Несколько времени — может быть, благодаря перемене места, путешествию, возбуждению от сделанного ею безрассудства, решению жить по собственной воле и открыто делать вызов всем — она как бы не сознавала своего несчастия. Иногда ей приходило в голову одеваться в латы и
Тем не менее, отклонения, столь враждебные всем инстинктам женской натуры, не замедлили вызвать чувство оскорбления в знатной римской даме, и так как осада, со своими удачами и неудачами, длилась все дольше и дольше, то бремя, под которое она добровольно подставила свою белую, гордую шею, становилось слишком тяжелым. Ей до отвращения надоел длинный ряд белых палаток, палящее небо Сирии, звон оружия, передвижения войск, постоянный звук рожка, вечная смена караулов и однообразная, надоедливая рутина лагеря. Она ненавидела знойную палатку, с ее душным воздухом и теснотою, и ко всему этому начинала ненавидеть того человека, с которым разделяла это жилище и его неудобства.
Не сказав ни слова, она протянула ему кубок вина. Стоя перед ним, в своей холодной, презрительной красоте, она не говорила с ним ни взором, ни жестом. Казалось, мысленно она была за сто миль отсюда и не подозревала о его присутствии.

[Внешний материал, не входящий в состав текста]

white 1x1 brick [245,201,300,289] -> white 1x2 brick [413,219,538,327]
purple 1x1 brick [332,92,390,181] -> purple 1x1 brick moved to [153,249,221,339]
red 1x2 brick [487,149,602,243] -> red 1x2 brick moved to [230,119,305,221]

Он вспоминал о том времени, когда все было совсем по-другому. Он вспоминал, как в начале их знакомства его приход вызывал улыбку удовольствия на ее устах и дружеский взор ее глаз. Может быть, это делалось только напоказ, но, во всяком случае, это было так, и что касается его, то он чувствовал, что эта женщина владела им настолько, насколько могла владеть им. Эта холодность и презрение были для него тяжелы. Он был уязвлен и вследствие своего жестокого и неуравновешенного характера снова пришел в раздражение.
Осушив кубок, он отбросил его далеко от себя гневным движением. Золотая чаша покатилась по полу шатра. Она не показала виду, что хочет поднять ее и снова подать ему.

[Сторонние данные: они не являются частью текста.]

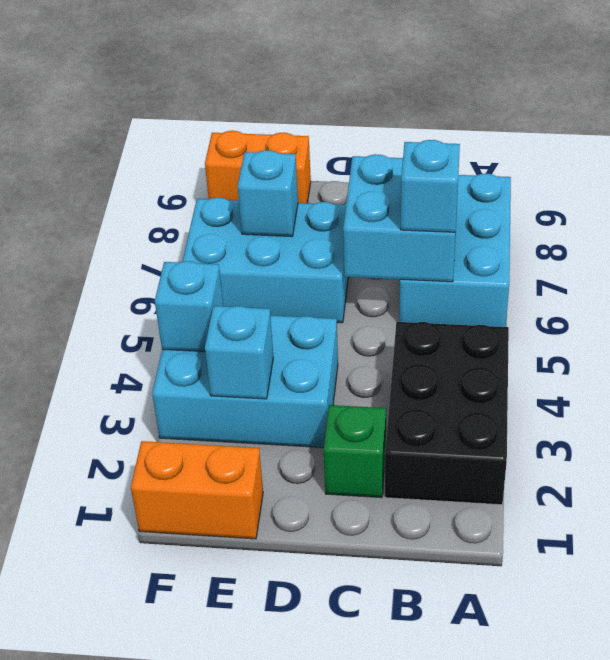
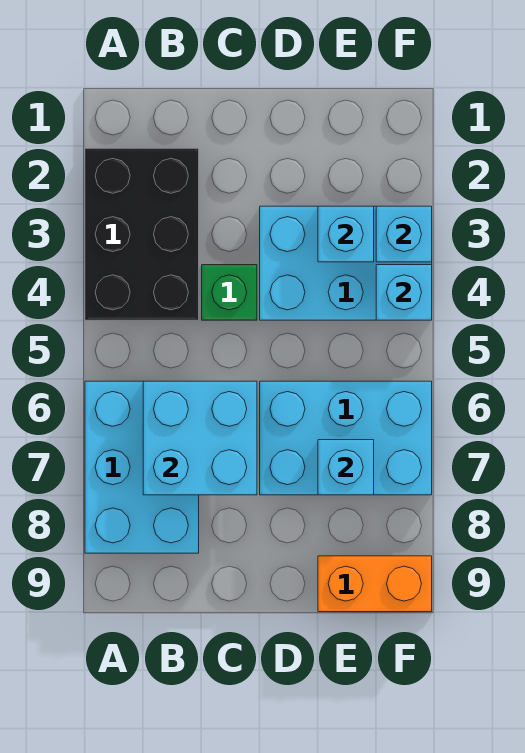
cyan 1x1 brick [401,140,460,232] -> cyan 1x1 brick moved to [376,206,432,262]
green 1x1 brick [324,405,386,498] -> green 1x1 brick moved to [202,265,257,320]
orange 1x2 brick [131,441,263,539] -> none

Гиппий с яростью посмотрел на нее, и его глаза встретили долгий и презрительный взгляд Валерии, которого он почти испугался, так как он леденил его сердце. У этого огрубевшего, развратного, по горло погруженного в жестокость и преступление человека было слабое место, в которое она могла когда угодно наносить ему раны, так как он любил бы ее, если бы она того захотела.
— Меня очень утомила эта осада, — сказал он, откидываясь на ложе с деланым хладнокровием, — утомила эта ежедневная рутина, бесконечные совещания, знойный климат и, ко всему, этот удушливый воздух, в котором человек едва может дышать. О, если бы боги дали мне никогда не видеть этой проклятой палатки и ничего заключающегося в ней!
— Тебе это не могло надоесть так, как мне, — проговорила она тем же раздражавшим его холодным и презрительным тоном.
— Для чего же ты шла сюда? — спросил он с горькой усмешкой. — Никому не нужна изнеженная и изысканная женщина в солдатской палатке, и наверное тебя никто не просил приходить сюда.
Она слегка вздохнула, как будто что-то задело ее за живое. Но она тотчас же овладела собой и спокойно, презрительно отвечала:
— Милые слова и благородные мысли, во всех отношениях! Именно этого я и должна была бы ожидать от гладиатора.
— Было время, когда ты крепко любила «семью»! — с гневом воскликнул он и, смягченный воспоминанием о том времени, прибавил более мягким тоном: — Валерия, зачем ты так любишь ссориться со мной? Не то было, когда я приносил тебе тупые мечи и рапиры к твоему портику и лез изо всех сил, чтобы сделать из тебя лучшую фехтовальщицу в Риме, где ты была самой красивой женщиной. То были счастливые дни! То же было бы и теперь, если б у тебя было сколько-нибудь здравого смысла. Разве ты не можешь понять, кому из нас двоих нужно идти на уступку, когда мы ссоримся? Какая опора остается тебе, кроме меня?